In November 2012, Medtronic issued a warning letter regarding the use of off-label medications within its Synchromed II pain pump. This letter emphasized an increase of motor stalls within implantable infusion devices with unapproved drugs. This letter specifically stated, “The use of unapproved drugs can lead to intermittent or permanent pump motor stalls which may be reported as a loss of or change in therapy. Therapy changes could potentially result in serious injury and/or death.”
This study looked specifically at the rate of motor stall over time between pumps that were exposed to off-label drug use versus those that used FDA-approved medications. The Implantable Systems Performance Registry (ISPR), Medtronic’s prospective surveillance registry that systematically tracks device-related events and reliability, released its annual product performance report documenting the study. Data was collected between August 2003 and July 2011 derived from 4,891 infusion pumps registered and tracked. The study found that Synchromed II (Medtronic) pumps that utilized FDA-approved medications had a survival rate of 97.6% after 78 months versus a 93% survival rate for pumps that utilized off-label medications.

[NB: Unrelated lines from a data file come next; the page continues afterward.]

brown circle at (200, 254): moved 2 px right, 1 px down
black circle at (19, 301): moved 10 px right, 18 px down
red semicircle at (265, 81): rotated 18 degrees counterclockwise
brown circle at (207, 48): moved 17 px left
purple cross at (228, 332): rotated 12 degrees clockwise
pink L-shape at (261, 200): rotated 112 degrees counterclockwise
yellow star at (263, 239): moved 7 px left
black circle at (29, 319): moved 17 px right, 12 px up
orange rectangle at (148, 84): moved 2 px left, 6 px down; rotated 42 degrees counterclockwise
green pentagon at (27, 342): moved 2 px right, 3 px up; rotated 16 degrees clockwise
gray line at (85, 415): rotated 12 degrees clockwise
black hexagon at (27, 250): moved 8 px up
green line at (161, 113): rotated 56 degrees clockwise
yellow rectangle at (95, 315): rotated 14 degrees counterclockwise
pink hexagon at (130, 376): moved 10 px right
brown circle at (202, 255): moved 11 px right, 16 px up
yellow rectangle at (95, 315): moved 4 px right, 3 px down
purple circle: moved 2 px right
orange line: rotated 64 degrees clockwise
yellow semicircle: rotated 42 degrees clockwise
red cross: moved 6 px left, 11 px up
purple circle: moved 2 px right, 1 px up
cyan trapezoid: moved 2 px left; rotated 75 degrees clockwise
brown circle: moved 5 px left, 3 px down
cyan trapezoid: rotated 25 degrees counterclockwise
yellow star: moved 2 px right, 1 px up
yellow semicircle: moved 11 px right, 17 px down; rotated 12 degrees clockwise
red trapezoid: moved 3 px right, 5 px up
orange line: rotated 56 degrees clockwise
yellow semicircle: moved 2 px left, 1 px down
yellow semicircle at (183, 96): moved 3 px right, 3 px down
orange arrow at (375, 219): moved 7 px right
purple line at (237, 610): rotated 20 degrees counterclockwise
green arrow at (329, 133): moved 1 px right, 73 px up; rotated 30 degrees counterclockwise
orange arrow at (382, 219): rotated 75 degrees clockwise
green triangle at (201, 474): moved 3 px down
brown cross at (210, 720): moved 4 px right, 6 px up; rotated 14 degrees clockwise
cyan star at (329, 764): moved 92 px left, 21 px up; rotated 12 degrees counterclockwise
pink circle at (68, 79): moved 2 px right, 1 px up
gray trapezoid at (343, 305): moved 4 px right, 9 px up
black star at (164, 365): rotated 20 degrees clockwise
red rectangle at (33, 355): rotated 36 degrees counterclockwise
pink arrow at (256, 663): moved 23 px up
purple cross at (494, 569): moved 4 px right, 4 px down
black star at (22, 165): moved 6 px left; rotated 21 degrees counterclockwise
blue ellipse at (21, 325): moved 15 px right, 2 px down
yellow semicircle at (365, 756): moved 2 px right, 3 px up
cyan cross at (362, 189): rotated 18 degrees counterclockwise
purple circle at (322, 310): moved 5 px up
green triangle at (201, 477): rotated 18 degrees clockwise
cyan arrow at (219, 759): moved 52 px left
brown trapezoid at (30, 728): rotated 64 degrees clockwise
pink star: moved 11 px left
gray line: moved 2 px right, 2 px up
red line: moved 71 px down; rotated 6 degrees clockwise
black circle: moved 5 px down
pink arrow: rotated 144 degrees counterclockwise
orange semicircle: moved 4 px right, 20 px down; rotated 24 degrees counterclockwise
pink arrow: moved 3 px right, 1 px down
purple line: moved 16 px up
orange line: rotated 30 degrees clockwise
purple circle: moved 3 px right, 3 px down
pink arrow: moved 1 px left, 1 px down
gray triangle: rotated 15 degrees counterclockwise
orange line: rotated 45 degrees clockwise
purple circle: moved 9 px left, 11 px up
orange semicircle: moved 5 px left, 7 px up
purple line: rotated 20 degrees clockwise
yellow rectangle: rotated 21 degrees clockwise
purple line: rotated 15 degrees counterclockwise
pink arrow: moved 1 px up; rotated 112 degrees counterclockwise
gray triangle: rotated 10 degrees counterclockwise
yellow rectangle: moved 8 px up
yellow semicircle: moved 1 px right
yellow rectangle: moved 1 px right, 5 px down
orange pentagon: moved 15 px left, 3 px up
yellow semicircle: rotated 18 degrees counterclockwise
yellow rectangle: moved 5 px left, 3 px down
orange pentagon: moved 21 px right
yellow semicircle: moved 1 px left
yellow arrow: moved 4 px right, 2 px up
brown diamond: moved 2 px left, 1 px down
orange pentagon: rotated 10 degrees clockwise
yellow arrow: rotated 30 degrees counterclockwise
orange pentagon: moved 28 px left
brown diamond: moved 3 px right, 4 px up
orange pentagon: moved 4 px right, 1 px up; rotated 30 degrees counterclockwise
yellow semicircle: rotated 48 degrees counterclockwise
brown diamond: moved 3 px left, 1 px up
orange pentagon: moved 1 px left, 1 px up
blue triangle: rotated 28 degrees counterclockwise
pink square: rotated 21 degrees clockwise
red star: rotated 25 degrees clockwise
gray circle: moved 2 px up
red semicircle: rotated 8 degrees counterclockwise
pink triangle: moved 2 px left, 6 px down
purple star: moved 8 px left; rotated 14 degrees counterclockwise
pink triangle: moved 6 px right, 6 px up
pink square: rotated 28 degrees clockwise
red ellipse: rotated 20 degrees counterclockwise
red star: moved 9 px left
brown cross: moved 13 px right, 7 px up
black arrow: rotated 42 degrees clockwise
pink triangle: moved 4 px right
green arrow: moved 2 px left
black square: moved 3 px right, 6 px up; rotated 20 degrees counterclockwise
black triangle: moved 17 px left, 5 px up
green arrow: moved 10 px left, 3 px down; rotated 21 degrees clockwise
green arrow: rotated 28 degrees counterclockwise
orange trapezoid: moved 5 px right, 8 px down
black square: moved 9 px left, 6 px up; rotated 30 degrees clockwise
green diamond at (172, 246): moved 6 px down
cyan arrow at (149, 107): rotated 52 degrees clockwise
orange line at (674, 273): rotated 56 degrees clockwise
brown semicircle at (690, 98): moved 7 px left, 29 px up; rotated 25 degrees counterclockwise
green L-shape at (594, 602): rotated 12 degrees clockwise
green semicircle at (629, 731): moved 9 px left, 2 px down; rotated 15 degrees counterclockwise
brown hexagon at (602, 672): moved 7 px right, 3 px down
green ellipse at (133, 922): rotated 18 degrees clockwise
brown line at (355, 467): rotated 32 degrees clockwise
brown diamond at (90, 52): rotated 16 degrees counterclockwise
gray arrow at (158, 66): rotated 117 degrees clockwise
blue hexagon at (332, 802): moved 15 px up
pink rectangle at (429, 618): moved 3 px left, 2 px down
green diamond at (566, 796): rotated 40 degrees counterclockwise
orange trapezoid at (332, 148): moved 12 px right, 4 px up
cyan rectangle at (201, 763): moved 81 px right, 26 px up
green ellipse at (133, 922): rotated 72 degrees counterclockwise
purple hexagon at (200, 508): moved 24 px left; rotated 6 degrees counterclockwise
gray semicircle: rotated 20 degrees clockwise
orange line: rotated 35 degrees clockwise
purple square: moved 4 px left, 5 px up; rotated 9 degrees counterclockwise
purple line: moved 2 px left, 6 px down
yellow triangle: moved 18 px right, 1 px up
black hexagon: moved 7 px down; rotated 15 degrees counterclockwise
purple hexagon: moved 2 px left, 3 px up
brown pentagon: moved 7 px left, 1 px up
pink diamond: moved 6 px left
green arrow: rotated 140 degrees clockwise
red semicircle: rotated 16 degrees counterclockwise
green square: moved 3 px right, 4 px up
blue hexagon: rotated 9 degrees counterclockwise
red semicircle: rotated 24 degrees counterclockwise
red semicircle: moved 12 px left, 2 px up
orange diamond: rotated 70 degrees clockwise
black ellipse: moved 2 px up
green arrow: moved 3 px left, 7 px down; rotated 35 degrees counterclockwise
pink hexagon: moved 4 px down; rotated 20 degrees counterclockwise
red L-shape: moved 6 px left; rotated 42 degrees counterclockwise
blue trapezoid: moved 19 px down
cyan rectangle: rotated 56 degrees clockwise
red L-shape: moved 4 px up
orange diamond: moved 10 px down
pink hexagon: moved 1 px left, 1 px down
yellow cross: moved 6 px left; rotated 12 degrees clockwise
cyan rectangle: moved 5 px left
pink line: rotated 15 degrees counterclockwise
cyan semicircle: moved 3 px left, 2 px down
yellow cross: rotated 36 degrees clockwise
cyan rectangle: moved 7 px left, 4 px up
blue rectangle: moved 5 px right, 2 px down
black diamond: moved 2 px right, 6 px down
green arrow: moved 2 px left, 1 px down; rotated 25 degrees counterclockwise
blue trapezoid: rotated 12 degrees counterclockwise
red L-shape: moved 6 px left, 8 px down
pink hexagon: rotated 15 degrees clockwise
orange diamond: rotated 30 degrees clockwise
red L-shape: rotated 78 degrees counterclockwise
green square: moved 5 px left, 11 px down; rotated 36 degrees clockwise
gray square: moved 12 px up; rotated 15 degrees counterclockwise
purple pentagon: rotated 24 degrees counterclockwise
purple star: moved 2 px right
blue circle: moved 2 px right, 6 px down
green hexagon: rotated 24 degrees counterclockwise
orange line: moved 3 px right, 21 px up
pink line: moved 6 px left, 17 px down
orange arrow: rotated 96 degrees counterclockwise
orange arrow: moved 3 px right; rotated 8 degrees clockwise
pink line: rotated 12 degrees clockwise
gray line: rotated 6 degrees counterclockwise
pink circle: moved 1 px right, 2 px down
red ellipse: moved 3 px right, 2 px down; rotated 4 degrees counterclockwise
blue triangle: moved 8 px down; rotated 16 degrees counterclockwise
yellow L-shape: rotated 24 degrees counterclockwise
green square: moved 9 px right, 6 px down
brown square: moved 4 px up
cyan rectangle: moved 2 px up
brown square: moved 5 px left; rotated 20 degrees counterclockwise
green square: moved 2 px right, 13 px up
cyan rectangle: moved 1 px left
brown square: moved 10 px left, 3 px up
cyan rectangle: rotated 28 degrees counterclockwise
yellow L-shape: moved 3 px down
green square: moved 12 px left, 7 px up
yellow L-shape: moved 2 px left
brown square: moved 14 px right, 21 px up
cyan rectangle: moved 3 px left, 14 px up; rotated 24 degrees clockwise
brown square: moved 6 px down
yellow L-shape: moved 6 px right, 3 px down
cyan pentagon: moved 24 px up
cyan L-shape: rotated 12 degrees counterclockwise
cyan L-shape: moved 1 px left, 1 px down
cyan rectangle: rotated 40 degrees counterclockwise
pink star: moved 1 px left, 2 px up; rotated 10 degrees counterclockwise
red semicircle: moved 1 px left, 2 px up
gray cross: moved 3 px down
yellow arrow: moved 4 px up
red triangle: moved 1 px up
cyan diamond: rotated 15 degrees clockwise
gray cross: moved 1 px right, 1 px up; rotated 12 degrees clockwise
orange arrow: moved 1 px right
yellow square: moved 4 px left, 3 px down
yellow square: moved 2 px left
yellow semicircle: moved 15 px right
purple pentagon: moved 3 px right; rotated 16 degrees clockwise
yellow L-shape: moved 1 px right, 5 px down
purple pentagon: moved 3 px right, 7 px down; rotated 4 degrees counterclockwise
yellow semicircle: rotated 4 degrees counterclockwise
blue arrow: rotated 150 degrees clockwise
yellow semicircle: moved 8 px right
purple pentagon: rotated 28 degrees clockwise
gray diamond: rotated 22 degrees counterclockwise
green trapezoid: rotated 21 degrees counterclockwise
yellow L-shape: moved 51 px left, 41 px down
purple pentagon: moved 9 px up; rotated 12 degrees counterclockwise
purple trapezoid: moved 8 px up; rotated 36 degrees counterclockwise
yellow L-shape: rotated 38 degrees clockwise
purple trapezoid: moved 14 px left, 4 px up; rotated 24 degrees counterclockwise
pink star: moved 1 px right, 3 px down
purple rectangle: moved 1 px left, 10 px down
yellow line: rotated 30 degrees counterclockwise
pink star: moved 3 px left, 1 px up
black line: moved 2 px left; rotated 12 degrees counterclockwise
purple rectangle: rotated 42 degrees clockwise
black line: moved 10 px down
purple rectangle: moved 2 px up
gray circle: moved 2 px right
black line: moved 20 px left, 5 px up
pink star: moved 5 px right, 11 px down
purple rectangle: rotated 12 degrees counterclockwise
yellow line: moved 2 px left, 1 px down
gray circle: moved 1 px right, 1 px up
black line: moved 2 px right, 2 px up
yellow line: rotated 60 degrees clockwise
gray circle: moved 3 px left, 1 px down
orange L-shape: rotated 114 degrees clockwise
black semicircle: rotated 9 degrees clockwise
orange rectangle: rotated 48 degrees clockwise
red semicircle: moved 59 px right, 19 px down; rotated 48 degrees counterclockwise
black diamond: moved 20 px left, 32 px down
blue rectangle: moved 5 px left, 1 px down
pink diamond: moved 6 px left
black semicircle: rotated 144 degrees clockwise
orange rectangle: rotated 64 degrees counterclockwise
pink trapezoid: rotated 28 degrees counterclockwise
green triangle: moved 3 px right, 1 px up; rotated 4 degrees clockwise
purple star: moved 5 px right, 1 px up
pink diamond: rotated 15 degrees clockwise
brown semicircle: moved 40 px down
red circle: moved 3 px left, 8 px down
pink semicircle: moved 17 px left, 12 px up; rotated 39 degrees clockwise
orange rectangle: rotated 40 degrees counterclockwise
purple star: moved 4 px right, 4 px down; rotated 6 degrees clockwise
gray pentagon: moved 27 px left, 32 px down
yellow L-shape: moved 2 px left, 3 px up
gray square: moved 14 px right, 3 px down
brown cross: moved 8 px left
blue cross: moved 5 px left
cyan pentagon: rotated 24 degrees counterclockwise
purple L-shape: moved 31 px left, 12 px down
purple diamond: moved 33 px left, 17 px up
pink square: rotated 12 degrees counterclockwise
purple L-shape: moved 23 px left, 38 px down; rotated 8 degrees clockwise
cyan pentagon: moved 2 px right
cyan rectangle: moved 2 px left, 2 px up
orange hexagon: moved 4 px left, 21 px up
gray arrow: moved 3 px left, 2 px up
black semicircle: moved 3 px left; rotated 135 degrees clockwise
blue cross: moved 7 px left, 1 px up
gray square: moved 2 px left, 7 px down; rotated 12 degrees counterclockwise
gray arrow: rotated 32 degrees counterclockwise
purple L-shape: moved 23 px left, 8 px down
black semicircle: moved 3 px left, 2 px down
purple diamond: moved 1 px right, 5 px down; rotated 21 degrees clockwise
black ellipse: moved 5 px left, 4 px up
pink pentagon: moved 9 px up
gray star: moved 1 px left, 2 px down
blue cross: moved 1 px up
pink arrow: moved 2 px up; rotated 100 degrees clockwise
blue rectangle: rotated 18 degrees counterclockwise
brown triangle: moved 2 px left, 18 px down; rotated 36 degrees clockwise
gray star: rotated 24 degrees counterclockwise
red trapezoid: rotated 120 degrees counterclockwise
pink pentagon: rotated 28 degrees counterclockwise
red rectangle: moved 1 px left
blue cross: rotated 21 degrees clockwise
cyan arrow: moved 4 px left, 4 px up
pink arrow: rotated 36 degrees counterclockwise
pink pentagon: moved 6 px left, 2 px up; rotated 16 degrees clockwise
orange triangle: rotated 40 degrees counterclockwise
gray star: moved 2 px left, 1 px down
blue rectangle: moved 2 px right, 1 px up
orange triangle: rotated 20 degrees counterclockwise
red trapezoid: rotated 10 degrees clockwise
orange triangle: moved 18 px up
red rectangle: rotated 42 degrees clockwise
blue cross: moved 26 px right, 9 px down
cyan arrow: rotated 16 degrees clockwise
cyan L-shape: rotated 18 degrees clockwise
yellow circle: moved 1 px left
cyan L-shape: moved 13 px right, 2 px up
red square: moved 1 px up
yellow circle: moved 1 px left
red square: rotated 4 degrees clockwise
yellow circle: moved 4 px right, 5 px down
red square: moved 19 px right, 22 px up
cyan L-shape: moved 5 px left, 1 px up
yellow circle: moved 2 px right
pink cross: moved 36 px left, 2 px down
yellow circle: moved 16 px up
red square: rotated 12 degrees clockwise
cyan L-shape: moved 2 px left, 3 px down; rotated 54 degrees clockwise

This took all therapies into consideration.
The adverse event of motor stalls is pump failure. The clinical consequences of pump failure places heavy focus on therapy interruption (there is no data suggesting an increase in mortality). However, failures associated with off-label drug use are less common than catheter failures, which have the same consequences as motor stalls.
There was no shying away from the facts: compounded intrathecal drugs are a standard of care, and this is supported with numerous publications including the PACC 2012 guidelines. Motor stalls may cause an interruption of treatment, and off-labeled medication use may result in a decrease in pump life. Clinicians must make wise choices in the use of medications that are clinically required for the treatment of chronic pain. In addition, physicians must become acutely aware of potential issues that would lead to therapy failure, which also includes catheter failure. The ISPR 2011 Study showed 17% of catheter failures occurred within six years.
The North American Neuromodulation Society (NANS) stated, “Many experienced implanters agree that certain patients require off-label pump medications and medication admixtures to achieve adequate pain relief and to deprive patients of these medications will result in a loss of pain control and decrease in quality of life.”
NANS furthered its response by stating, “In medical practice, it is reasonable, acceptable and sometimes necessary for physicians to use off-label medications to effectively treat . . . patients with intractable chronic and cancer pain.”
In summary, motor stalls can cause an interruption of therapy; however, there is no data to suggest that pump failures are associated with overdosing of IT medication. Clinicians need to educate their patient on signs and symptoms of therapy withdrawal. The current PACC 2012 guidelines for drug selection, drug admixtures and monitoring remain relevant. Catheter failures have the same consequences as motor stalls. There is a need to study compounded drug characteristics and admixtures which are administered through the various pumps.